Professor Chris Harrison
Altrincham, Cheshire
AI tears
Sir: Matthew Parris (‘Am I alone in thinking?’, 23 November) misunderstands the way AI machines work. Trained by reading everything on the internet, the answer that ‘large language models’ (such as Claude or ChatGPT) give to any question is always what the algorithm finds to be most probably one that a well-informed, well-intentioned, intelligent human being would give. So if the training shows that such a human would appear to be sad in certain circumstances, the AI will give that appearance. It may look like sadness but it is merely a representation. Don’t be fooled!
George Everard
London SW1
Bureaucracy of abuse
Sir: I am surprised to learn from William Moore’s piece (‘Canterbury fails’, 16 November) that the most likely response by the C of E to the problem of abuse engulfing it is the solution proposed by Professor Alexis Jay: the creation of two independent bodies charged with the operational responsibility for safeguarding and scrutiny, whatever the latter might mean. It seems to me that this simply involves the creation of yet more bureaucratic bodies and the burdening of the Church with yet more cost.

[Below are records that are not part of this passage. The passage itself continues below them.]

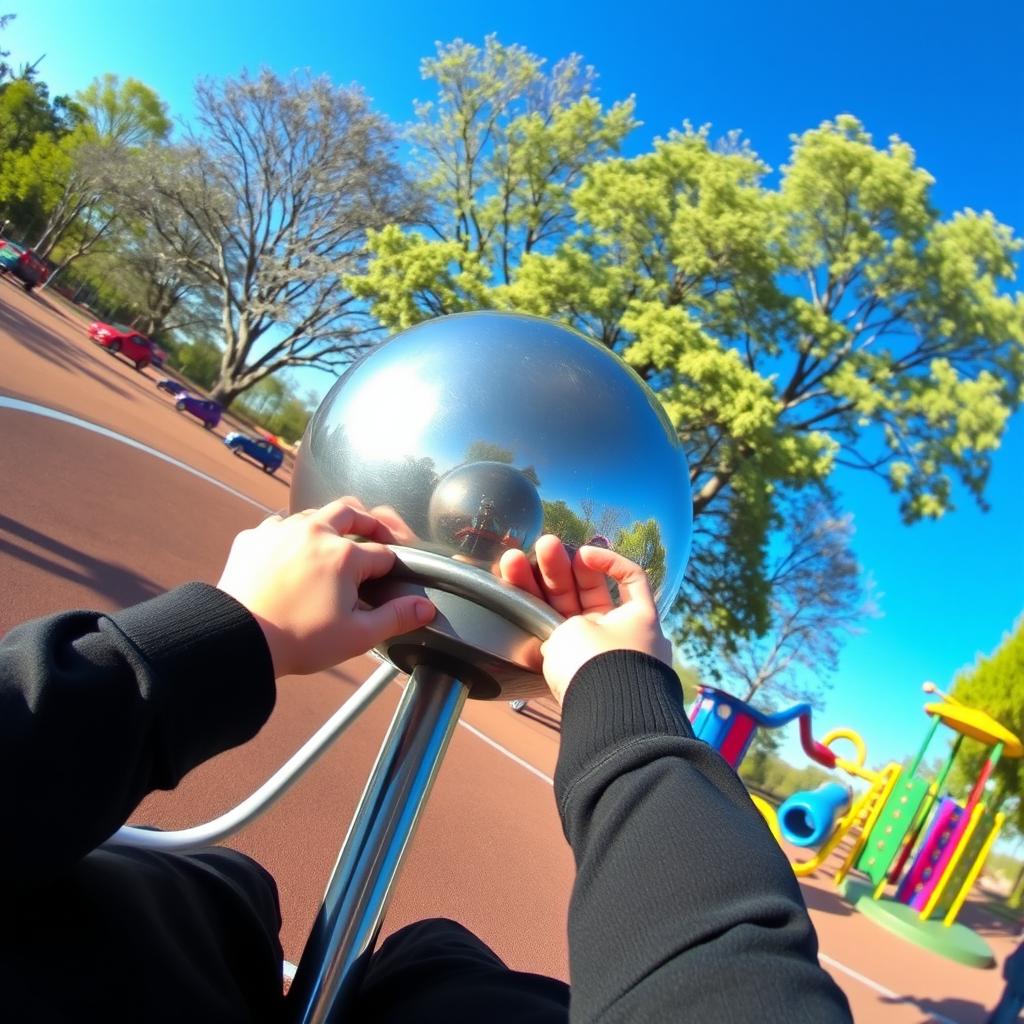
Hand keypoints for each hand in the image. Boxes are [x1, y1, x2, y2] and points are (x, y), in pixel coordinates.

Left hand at [217, 499, 434, 676]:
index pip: (382, 553)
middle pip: (351, 511)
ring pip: (313, 514)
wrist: (238, 640)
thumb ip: (396, 618)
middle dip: (368, 522)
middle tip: (375, 536)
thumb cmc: (298, 640)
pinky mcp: (253, 538)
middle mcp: (314, 532)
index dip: (392, 567)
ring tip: (333, 543)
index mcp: (344, 555)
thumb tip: (426, 608)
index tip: (391, 579)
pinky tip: (292, 553)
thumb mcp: (357, 636)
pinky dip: (291, 535)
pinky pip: (278, 525)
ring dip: (328, 525)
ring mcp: (280, 531)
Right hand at [499, 535, 670, 703]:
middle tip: (543, 546)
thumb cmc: (600, 666)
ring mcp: (599, 657)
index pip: (630, 577)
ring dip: (543, 587)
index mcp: (639, 617)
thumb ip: (567, 619)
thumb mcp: (580, 628)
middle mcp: (621, 635)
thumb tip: (560, 636)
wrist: (603, 722)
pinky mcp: (578, 678)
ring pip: (567, 614)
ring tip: (514, 561)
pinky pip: (558, 640)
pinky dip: (540, 623)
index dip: (606, 560)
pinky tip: (516, 602)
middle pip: (590, 592)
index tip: (582, 553)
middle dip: (562, 568)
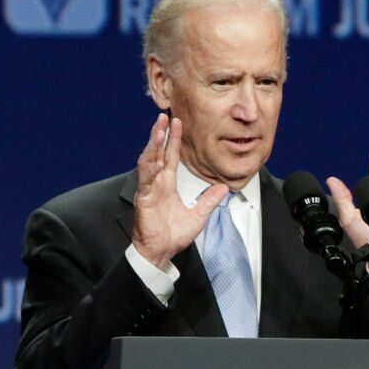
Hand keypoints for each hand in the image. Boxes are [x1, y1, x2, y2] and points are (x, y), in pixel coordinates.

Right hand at [132, 113, 228, 266]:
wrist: (161, 252)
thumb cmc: (173, 235)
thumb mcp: (199, 215)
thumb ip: (209, 200)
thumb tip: (224, 188)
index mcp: (167, 184)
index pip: (170, 156)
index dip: (173, 140)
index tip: (177, 122)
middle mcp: (157, 183)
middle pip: (158, 153)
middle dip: (161, 134)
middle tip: (165, 116)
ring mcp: (149, 190)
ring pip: (149, 161)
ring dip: (153, 145)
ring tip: (158, 129)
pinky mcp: (144, 199)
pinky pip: (146, 180)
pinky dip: (150, 168)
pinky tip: (156, 158)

We all know abuse of any sort is wrong and we don’t need more organisations to send out more safeguarding questionnaires. Those who look after children already have to complete one every three years and it is no more than a box-ticking exercise. It is the duty of every citizen, clergy or not, to alert the police if they have reason to suspect that abuse is going on and it is the duty of the police to investigate at speed. This process has failed, not only in the Church. We all have a role in seeing that perpetrators are brought to book and in stamping out abuse.
Peter Munro
Wincanton
Rock’n’roll visionaries
Sir: What is Rod Liddle on about, calling the MC5 ‘a slightly below average blues band’, with ‘energy and attitude but nothing else’ (The Listener, 16 November)? Hello? The MC5 were rock’n’roll visionaries who placed the blues on the centre spot and kicked them out of the park. They were the 1960s wellspring of a river of rock’n’roll which irrigated the late 20th-century American and western European cultural desert. Rod sees everything as political, and the MC5 as Marxists. But the band gave little thought to lyrics, revelling instead in the sheer joy of massive volume and reckless speed that has brought such comfort to us, the alienated masses.
Nick Allison
Chagford, Devon
Smells and bells
Sir: Given the significance of religion in Tudor England, is there any excuse for the inauthenticity of the depictions of worship and church buildings in the BBC’s Wolf Hall (Arts, 23 November)? A litter of candlesticks and the odd monstrance (although Exposition of the Blessed Sacrament was unknown at the time) appear to be sufficient to represent Catholic worship. Did they not think to consult Eamon Duffy?